Birnbaum: Is MLB team payroll less important than it used to be?

From SABR member Phil Birnbaum at Sabermetric Research on August 30, 2014:

As of August 26, about 130 games into the 2014 MLB season, the correlation between team payroll and wins is very low. So low, in fact, that *alphabetical order* predicts the standings better than salaries!

Credit that discovery to Brian MacPherson, writing for the Providence Journal. MacPherson calculated the payroll correlation to be +0.20, and alphabetical correlation to be +0.24. 

When I tried it, I got .2277 vs. .2346 — closer, but alphabetical still wins. (I might be using slightly different payroll numbers, I used winning percentage instead of raw win totals, and I may have done mine a day or two later.)

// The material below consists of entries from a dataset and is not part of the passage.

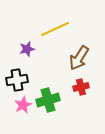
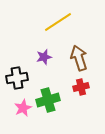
yellow line: moved 3 px right, 7 px up; rotated 8 degrees counterclockwise
purple star: moved 17 px right, 8 px down
brown arrow: rotated 130 degrees clockwise
black cross: moved 2 px up
pink star: moved 3 px down
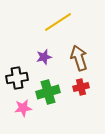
green cross: moved 8 px up
pink star: rotated 18 degrees clockwise
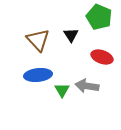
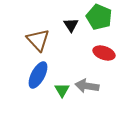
black triangle: moved 10 px up
red ellipse: moved 2 px right, 4 px up
blue ellipse: rotated 56 degrees counterclockwise
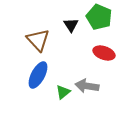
green triangle: moved 1 px right, 2 px down; rotated 21 degrees clockwise
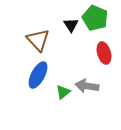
green pentagon: moved 4 px left, 1 px down
red ellipse: rotated 55 degrees clockwise
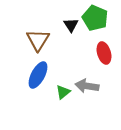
brown triangle: rotated 15 degrees clockwise
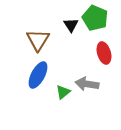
gray arrow: moved 2 px up
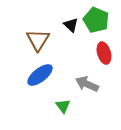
green pentagon: moved 1 px right, 2 px down
black triangle: rotated 14 degrees counterclockwise
blue ellipse: moved 2 px right; rotated 24 degrees clockwise
gray arrow: rotated 15 degrees clockwise
green triangle: moved 14 px down; rotated 28 degrees counterclockwise
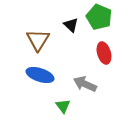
green pentagon: moved 3 px right, 3 px up
blue ellipse: rotated 56 degrees clockwise
gray arrow: moved 2 px left
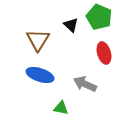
green triangle: moved 2 px left, 2 px down; rotated 42 degrees counterclockwise
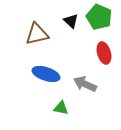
black triangle: moved 4 px up
brown triangle: moved 1 px left, 6 px up; rotated 45 degrees clockwise
blue ellipse: moved 6 px right, 1 px up
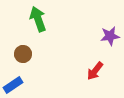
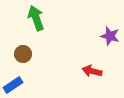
green arrow: moved 2 px left, 1 px up
purple star: rotated 24 degrees clockwise
red arrow: moved 3 px left; rotated 66 degrees clockwise
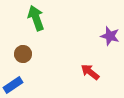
red arrow: moved 2 px left, 1 px down; rotated 24 degrees clockwise
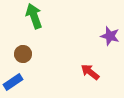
green arrow: moved 2 px left, 2 px up
blue rectangle: moved 3 px up
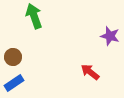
brown circle: moved 10 px left, 3 px down
blue rectangle: moved 1 px right, 1 px down
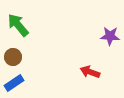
green arrow: moved 16 px left, 9 px down; rotated 20 degrees counterclockwise
purple star: rotated 12 degrees counterclockwise
red arrow: rotated 18 degrees counterclockwise
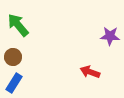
blue rectangle: rotated 24 degrees counterclockwise
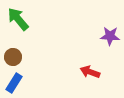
green arrow: moved 6 px up
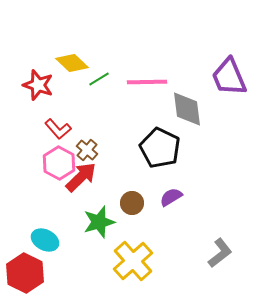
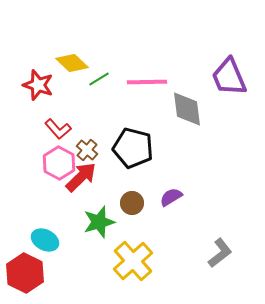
black pentagon: moved 27 px left; rotated 12 degrees counterclockwise
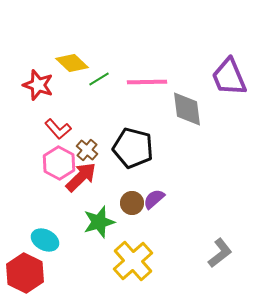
purple semicircle: moved 17 px left, 2 px down; rotated 10 degrees counterclockwise
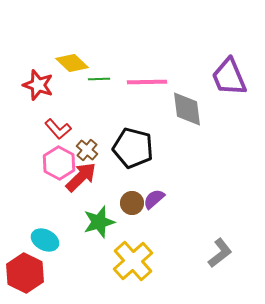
green line: rotated 30 degrees clockwise
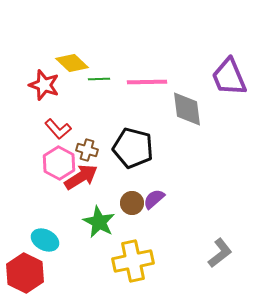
red star: moved 6 px right
brown cross: rotated 25 degrees counterclockwise
red arrow: rotated 12 degrees clockwise
green star: rotated 28 degrees counterclockwise
yellow cross: rotated 30 degrees clockwise
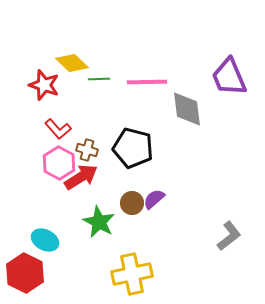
gray L-shape: moved 9 px right, 17 px up
yellow cross: moved 1 px left, 13 px down
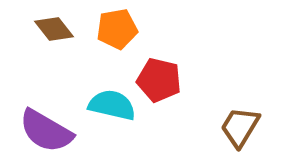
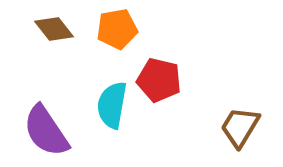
cyan semicircle: rotated 93 degrees counterclockwise
purple semicircle: rotated 26 degrees clockwise
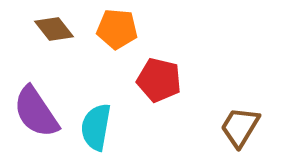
orange pentagon: rotated 15 degrees clockwise
cyan semicircle: moved 16 px left, 22 px down
purple semicircle: moved 10 px left, 19 px up
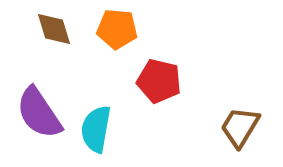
brown diamond: rotated 21 degrees clockwise
red pentagon: moved 1 px down
purple semicircle: moved 3 px right, 1 px down
cyan semicircle: moved 2 px down
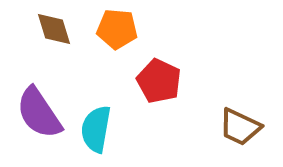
red pentagon: rotated 12 degrees clockwise
brown trapezoid: rotated 96 degrees counterclockwise
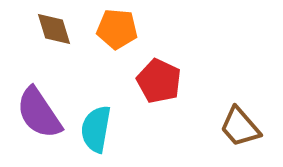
brown trapezoid: rotated 24 degrees clockwise
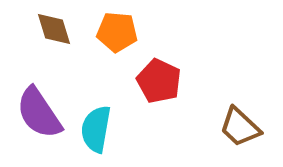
orange pentagon: moved 3 px down
brown trapezoid: rotated 6 degrees counterclockwise
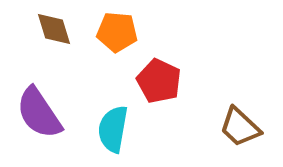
cyan semicircle: moved 17 px right
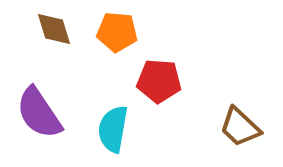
red pentagon: rotated 21 degrees counterclockwise
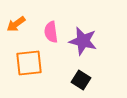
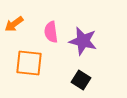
orange arrow: moved 2 px left
orange square: rotated 12 degrees clockwise
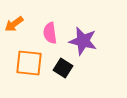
pink semicircle: moved 1 px left, 1 px down
black square: moved 18 px left, 12 px up
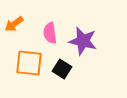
black square: moved 1 px left, 1 px down
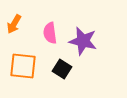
orange arrow: rotated 24 degrees counterclockwise
orange square: moved 6 px left, 3 px down
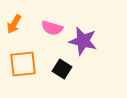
pink semicircle: moved 2 px right, 5 px up; rotated 65 degrees counterclockwise
orange square: moved 2 px up; rotated 12 degrees counterclockwise
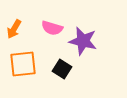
orange arrow: moved 5 px down
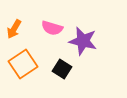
orange square: rotated 28 degrees counterclockwise
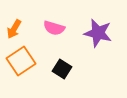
pink semicircle: moved 2 px right
purple star: moved 15 px right, 8 px up
orange square: moved 2 px left, 3 px up
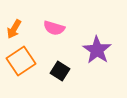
purple star: moved 1 px left, 17 px down; rotated 20 degrees clockwise
black square: moved 2 px left, 2 px down
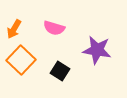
purple star: rotated 24 degrees counterclockwise
orange square: moved 1 px up; rotated 12 degrees counterclockwise
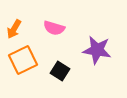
orange square: moved 2 px right; rotated 20 degrees clockwise
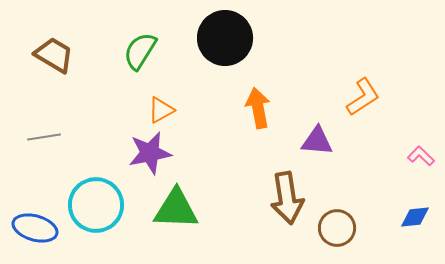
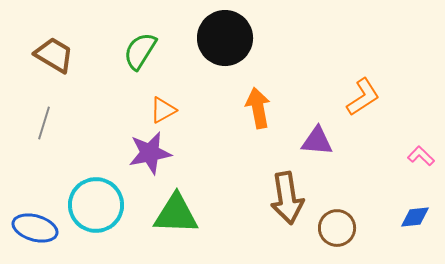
orange triangle: moved 2 px right
gray line: moved 14 px up; rotated 64 degrees counterclockwise
green triangle: moved 5 px down
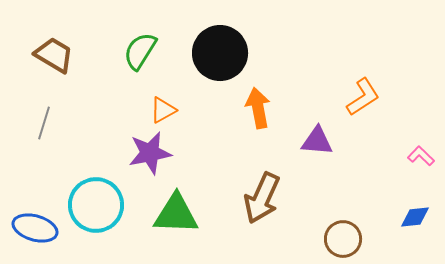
black circle: moved 5 px left, 15 px down
brown arrow: moved 25 px left; rotated 33 degrees clockwise
brown circle: moved 6 px right, 11 px down
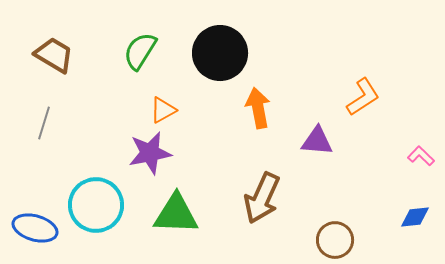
brown circle: moved 8 px left, 1 px down
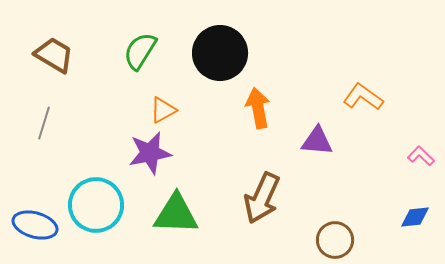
orange L-shape: rotated 111 degrees counterclockwise
blue ellipse: moved 3 px up
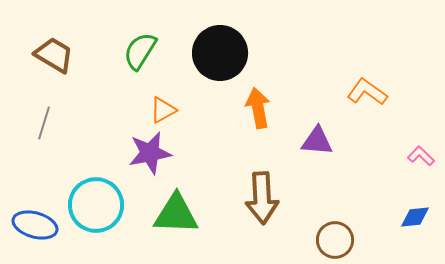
orange L-shape: moved 4 px right, 5 px up
brown arrow: rotated 27 degrees counterclockwise
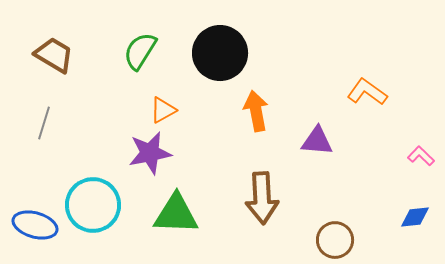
orange arrow: moved 2 px left, 3 px down
cyan circle: moved 3 px left
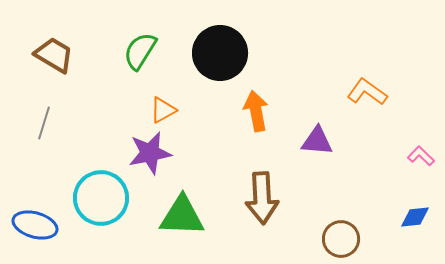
cyan circle: moved 8 px right, 7 px up
green triangle: moved 6 px right, 2 px down
brown circle: moved 6 px right, 1 px up
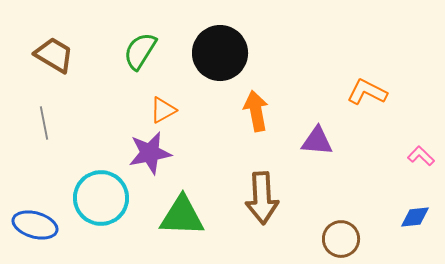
orange L-shape: rotated 9 degrees counterclockwise
gray line: rotated 28 degrees counterclockwise
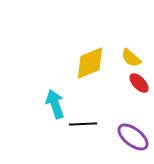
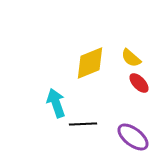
cyan arrow: moved 1 px right, 1 px up
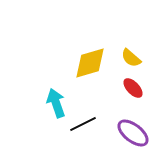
yellow diamond: rotated 6 degrees clockwise
red ellipse: moved 6 px left, 5 px down
black line: rotated 24 degrees counterclockwise
purple ellipse: moved 4 px up
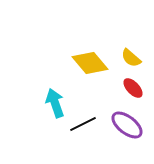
yellow diamond: rotated 66 degrees clockwise
cyan arrow: moved 1 px left
purple ellipse: moved 6 px left, 8 px up
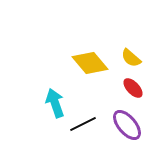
purple ellipse: rotated 12 degrees clockwise
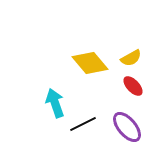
yellow semicircle: rotated 70 degrees counterclockwise
red ellipse: moved 2 px up
purple ellipse: moved 2 px down
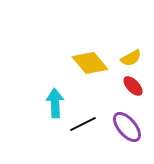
cyan arrow: rotated 16 degrees clockwise
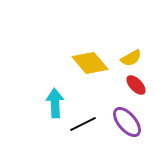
red ellipse: moved 3 px right, 1 px up
purple ellipse: moved 5 px up
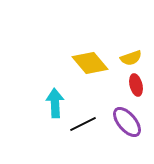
yellow semicircle: rotated 10 degrees clockwise
red ellipse: rotated 30 degrees clockwise
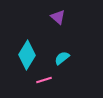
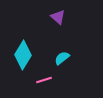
cyan diamond: moved 4 px left
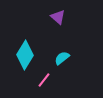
cyan diamond: moved 2 px right
pink line: rotated 35 degrees counterclockwise
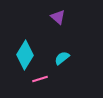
pink line: moved 4 px left, 1 px up; rotated 35 degrees clockwise
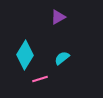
purple triangle: rotated 49 degrees clockwise
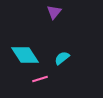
purple triangle: moved 4 px left, 5 px up; rotated 21 degrees counterclockwise
cyan diamond: rotated 64 degrees counterclockwise
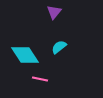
cyan semicircle: moved 3 px left, 11 px up
pink line: rotated 28 degrees clockwise
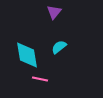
cyan diamond: moved 2 px right; rotated 24 degrees clockwise
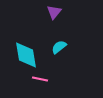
cyan diamond: moved 1 px left
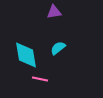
purple triangle: rotated 42 degrees clockwise
cyan semicircle: moved 1 px left, 1 px down
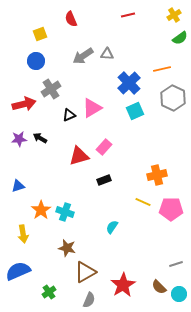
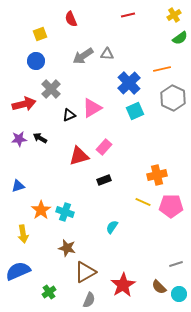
gray cross: rotated 12 degrees counterclockwise
pink pentagon: moved 3 px up
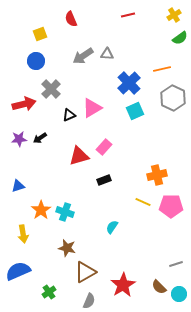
black arrow: rotated 64 degrees counterclockwise
gray semicircle: moved 1 px down
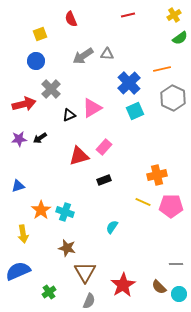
gray line: rotated 16 degrees clockwise
brown triangle: rotated 30 degrees counterclockwise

The alphabetical regression is cute, but it’s the payroll one that raises the important questions. Why is it so low, at .20 or .23? When Berri/Schmidt/Brook did it in “The Wages of Wins,” they got around .40.

It turns out that the season correlation has trended over time, and MacPherson draws a nice graph of that, for 2000-2014. (I’ll steal it for this post, but link it to the original article.)  Payroll became more important in the middle of last decade, but then dropped quickly, so that 2012, 2013, and 2014 are the lowest of all 15 years in the chart.